This tool creates notifications when it detects gpg operations are waiting for a YubiKey touch.

It acts as a proxy between gpg and scdaemon and watches for certain commands being passed to the YubiKey.

When it detects one of these commands and the YubiKey has not responded for a configured period of time, a notification is shown to remind the user to touch the key.

Installation

  1. Download yubikey-gpg-notifier and mark it as executable.

  2. Create a config file at ~/.config/yubikey-gpg-notifier.json - the tool will refuse to start without this. The scdaemon path can be retrieved by running gpgconf. Example using terminal-notifier:

{
    "scdaemon": "/path/to/gnupg/libexec/scdaemon",
    "notify_command": "terminal-notifier -group yubikey-gpg-notifier -title YubiKey -message 'Touch to release %operation operation'",
    "cancel_command": "terminal-notifier -remove yubikey-gpg-notifier",
    "wait_time": 0.2
}
  1. Add the line scdaemon-program /path/to/yubikey-gpg-notifier to ~/.gnupg/gpg-agent.conf

  2. It may be necessary on first run and on config changes to restart the gpg-agent process:

gpgconf --kill gpg-agent
gpgconf --launch gpg-agent

Configuration

Configuration is loaded from ~/.config/yubikey-gpg-notifier.json and must be present and complete for the tool to start.

Options:

  • notify_command - a shell command to run when a touch event is detected. The string %operation will be replaced with a description of the current operation.
  • cancel_command - a shell command to run when the end of a touch event is detected
  • scdaemon - the location of the scdaemon executable, can be retrieved with gpgconf
  • wait_time - the length of time a smart card operation has to block before it is considered a touch event. Raise this if you are seeing notifications when a touch is not needed.
  • log_level (optional) - the level of logging to output. Defaults to info.

Warning

When raising the log level to debug, communication between the smart card and daemon is logged. This can include PINs and other sensitive data.

Activity list:
1. Reproduce the YubiKey notifier description between "When it detects one" and "it as executable.", inclusive.
2. For each statement, answer yes or no according to the YubiKey notifier description, and quote the exact words from it that decide the answer. (a) The tool will start even if no config file has been created. (b) The log_level option is optional and defaults to info. (c) Logging at the debug level can record PINs.

Source material:
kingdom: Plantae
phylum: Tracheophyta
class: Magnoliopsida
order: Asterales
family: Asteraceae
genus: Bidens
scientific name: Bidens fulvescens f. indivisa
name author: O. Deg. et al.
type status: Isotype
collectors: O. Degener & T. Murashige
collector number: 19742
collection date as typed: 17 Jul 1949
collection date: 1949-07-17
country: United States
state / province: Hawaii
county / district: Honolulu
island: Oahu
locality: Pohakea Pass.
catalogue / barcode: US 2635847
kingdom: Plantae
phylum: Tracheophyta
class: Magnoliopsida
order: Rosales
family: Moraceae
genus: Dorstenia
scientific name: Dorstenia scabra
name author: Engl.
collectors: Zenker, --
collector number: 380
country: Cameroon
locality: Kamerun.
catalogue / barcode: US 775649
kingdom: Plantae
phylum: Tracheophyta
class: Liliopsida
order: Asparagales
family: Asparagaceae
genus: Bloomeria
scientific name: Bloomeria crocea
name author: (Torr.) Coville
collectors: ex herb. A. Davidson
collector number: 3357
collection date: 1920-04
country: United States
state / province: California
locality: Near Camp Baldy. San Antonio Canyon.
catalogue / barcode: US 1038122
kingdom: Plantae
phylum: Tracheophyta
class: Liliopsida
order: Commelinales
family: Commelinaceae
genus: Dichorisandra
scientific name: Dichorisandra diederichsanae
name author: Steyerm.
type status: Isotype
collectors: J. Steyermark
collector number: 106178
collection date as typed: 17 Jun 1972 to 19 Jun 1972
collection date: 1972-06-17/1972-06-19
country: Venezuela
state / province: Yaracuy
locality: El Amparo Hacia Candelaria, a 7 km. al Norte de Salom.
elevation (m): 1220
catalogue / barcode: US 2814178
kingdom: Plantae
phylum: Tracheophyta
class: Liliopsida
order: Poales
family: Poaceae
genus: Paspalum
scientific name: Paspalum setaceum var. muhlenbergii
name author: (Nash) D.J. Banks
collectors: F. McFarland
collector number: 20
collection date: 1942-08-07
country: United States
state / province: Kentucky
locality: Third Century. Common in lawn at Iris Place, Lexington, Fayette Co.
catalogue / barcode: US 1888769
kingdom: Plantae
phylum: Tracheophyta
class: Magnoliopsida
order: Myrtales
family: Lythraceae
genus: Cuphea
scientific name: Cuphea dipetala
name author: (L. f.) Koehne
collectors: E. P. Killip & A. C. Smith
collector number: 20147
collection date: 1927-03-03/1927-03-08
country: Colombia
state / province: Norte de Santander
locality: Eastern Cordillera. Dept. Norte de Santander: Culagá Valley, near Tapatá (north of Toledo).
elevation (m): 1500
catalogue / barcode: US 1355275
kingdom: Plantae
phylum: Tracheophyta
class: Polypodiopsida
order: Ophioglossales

Task-by-task solutions:
1.
When it detects one of these commands and the YubiKey has not responded for a configured period of time, a notification is shown to remind the user to touch the key.

Installation

  1. Download yubikey-gpg-notifier and mark it as executable.

2.
(a) No: "the tool will refuse to start without this."
(b) Yes: "log_level (optional) - the level of logging to output. Defaults to info."
(c) Yes: "This can include PINs and other sensitive data."